• _Tarea_: Según el texto de lectura, ¿qué editorial publicó el libro «Solalinde: Los migrantes del sur»?

• _Texto de lectura_:
══════════════════════════════
Aristegui, Minera y Solalinde presentan libro en la FIL de Guadalajara
La periodista acompañó a los autores del libro ‘Solalinde: Los migrantes del sur’.
- Redacción AN

Cada año, decenas de miles de hombres y mujeres centroamericanos (guatemaltecos, salvadoreños y hondureños principalmente), abandonan sus países y entran en México, casi siempre con la esperanza de cruzar hasta los Estados Unidos para encontrar un empleo. En su camino por tierras mexicanas enfrentan innumerables vejaciones, y solo unas cuantas organizaciones no gubernamentales los protegen y defienden sus derechos. Entre esas organizaciones, ninguna es más reconocida y loable que la liderada por el sacerdote católico Alejandro Solalinde.
Coescrito por la antropóloga Ana Luz Minera y el padre Alejandro Solalinde, el libro Solalinde: Los migrantes del sur (Ediciones Lince), no solo expone la problemática de la diáspora centroamericana en toda su crudeza, también ofrece un perfil de un clérigo atípico, un misionero que dejó el clérigo que dejó el sacerdocio residencial para irse de misionero y aprender de los migrantes.
En el marco de la Feria Internacional del Libro de Guadalajara, la periodista Carmen Aristegui acompañó a los autores de la obra. Apuntó que México es un país de contrastes, en un día se puede “destapar” a un precandidato presidencial y más tarde analizar el tema de los migrantes. Retomó las palabras del padre Solalinde, quien define como un Holocausto a la tragedia que padecen hombres y mujeres que cruzan el país con la esperanza de alcanzar un sueño.
══════════════════════════════
• _Datos de entrada_:
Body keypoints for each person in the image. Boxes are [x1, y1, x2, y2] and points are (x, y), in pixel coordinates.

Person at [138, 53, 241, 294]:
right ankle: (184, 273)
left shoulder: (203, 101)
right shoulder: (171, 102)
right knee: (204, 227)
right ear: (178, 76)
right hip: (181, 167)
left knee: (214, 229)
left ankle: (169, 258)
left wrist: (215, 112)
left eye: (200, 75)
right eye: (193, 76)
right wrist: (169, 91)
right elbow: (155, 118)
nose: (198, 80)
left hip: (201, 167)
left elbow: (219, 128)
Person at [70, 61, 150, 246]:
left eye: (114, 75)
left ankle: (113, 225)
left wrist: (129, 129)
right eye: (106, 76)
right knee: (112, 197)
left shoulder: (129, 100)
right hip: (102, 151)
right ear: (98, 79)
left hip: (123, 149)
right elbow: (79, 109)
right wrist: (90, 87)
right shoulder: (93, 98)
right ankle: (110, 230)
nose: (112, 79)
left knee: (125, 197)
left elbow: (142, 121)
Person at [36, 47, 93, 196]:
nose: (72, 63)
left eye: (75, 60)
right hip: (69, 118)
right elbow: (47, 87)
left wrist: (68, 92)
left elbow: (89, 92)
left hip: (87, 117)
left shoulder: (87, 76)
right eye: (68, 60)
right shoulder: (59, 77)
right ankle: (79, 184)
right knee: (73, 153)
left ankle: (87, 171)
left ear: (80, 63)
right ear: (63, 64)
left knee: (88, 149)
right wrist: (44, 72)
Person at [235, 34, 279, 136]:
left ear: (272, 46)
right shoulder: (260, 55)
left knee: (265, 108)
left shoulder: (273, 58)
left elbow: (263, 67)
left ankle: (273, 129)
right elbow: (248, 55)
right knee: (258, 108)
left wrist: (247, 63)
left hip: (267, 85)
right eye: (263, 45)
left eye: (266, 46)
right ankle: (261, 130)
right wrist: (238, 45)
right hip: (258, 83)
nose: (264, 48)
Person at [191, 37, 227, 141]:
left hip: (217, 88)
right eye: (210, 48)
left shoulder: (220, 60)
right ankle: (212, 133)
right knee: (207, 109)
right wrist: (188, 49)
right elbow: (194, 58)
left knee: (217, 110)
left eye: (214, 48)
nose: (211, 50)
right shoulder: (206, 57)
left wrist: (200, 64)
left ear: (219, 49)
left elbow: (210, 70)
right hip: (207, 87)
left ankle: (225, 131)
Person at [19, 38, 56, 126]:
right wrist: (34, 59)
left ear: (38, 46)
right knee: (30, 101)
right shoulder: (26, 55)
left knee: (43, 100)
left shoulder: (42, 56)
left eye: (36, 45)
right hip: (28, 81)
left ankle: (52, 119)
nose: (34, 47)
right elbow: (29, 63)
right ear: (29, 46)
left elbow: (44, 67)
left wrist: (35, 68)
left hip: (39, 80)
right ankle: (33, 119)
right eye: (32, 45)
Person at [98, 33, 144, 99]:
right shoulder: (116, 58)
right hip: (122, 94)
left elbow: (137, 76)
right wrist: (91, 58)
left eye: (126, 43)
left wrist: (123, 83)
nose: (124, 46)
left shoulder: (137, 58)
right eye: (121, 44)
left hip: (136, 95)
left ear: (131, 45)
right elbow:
══════════════════════════════
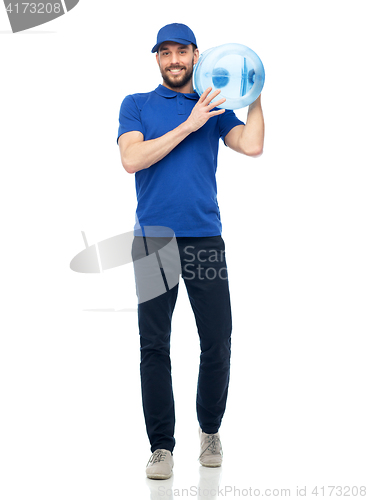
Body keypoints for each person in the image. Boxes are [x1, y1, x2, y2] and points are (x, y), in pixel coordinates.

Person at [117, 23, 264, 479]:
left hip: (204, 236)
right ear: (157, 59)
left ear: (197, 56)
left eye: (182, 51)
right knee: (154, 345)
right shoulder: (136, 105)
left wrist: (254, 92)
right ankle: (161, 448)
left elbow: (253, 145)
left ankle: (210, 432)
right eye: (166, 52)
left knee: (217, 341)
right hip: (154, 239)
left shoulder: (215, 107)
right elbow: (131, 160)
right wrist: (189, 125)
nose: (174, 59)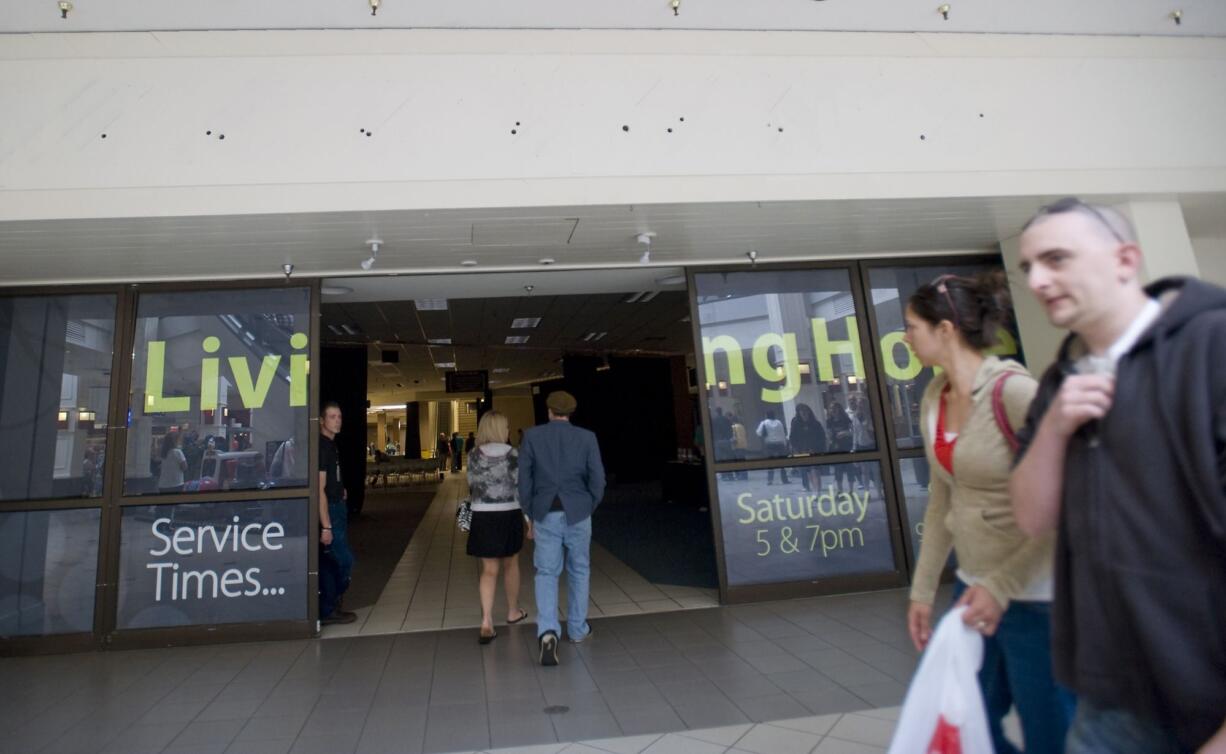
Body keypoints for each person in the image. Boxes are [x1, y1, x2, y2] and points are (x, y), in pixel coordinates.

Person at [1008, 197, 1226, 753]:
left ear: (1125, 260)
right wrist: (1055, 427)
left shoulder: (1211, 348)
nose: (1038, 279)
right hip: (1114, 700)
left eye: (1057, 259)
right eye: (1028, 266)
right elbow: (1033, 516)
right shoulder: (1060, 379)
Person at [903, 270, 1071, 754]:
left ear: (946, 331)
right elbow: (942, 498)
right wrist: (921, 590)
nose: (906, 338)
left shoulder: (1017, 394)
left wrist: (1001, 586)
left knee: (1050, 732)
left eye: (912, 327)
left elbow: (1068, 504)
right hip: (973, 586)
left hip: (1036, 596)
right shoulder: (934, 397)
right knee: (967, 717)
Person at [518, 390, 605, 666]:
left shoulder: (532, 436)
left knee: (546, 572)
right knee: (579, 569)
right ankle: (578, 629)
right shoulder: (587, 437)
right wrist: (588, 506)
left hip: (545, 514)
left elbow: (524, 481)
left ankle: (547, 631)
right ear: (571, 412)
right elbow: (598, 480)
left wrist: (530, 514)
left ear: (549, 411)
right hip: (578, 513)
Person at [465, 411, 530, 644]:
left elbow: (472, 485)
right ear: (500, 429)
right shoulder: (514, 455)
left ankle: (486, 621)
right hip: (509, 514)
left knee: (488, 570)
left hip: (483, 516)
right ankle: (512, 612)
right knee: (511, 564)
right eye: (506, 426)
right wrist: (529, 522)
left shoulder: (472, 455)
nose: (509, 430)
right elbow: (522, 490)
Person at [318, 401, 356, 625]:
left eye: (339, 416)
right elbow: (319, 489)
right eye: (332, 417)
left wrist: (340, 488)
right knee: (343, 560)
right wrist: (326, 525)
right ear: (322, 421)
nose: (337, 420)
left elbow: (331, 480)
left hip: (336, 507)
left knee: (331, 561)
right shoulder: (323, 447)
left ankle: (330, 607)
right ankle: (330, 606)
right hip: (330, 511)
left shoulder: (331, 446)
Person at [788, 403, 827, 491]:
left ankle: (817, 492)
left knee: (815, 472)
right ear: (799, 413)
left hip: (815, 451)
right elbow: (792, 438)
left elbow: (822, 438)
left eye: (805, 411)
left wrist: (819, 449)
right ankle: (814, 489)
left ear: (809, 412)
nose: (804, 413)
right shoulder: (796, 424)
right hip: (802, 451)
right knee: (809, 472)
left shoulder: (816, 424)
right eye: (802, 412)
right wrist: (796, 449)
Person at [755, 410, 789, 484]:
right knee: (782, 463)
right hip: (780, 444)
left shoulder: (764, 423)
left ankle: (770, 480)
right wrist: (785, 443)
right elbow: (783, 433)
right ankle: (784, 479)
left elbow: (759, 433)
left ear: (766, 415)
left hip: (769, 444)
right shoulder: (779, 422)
══════════════════════════════
• _Respuesta_: El libro fue publicado por Ediciones Lince.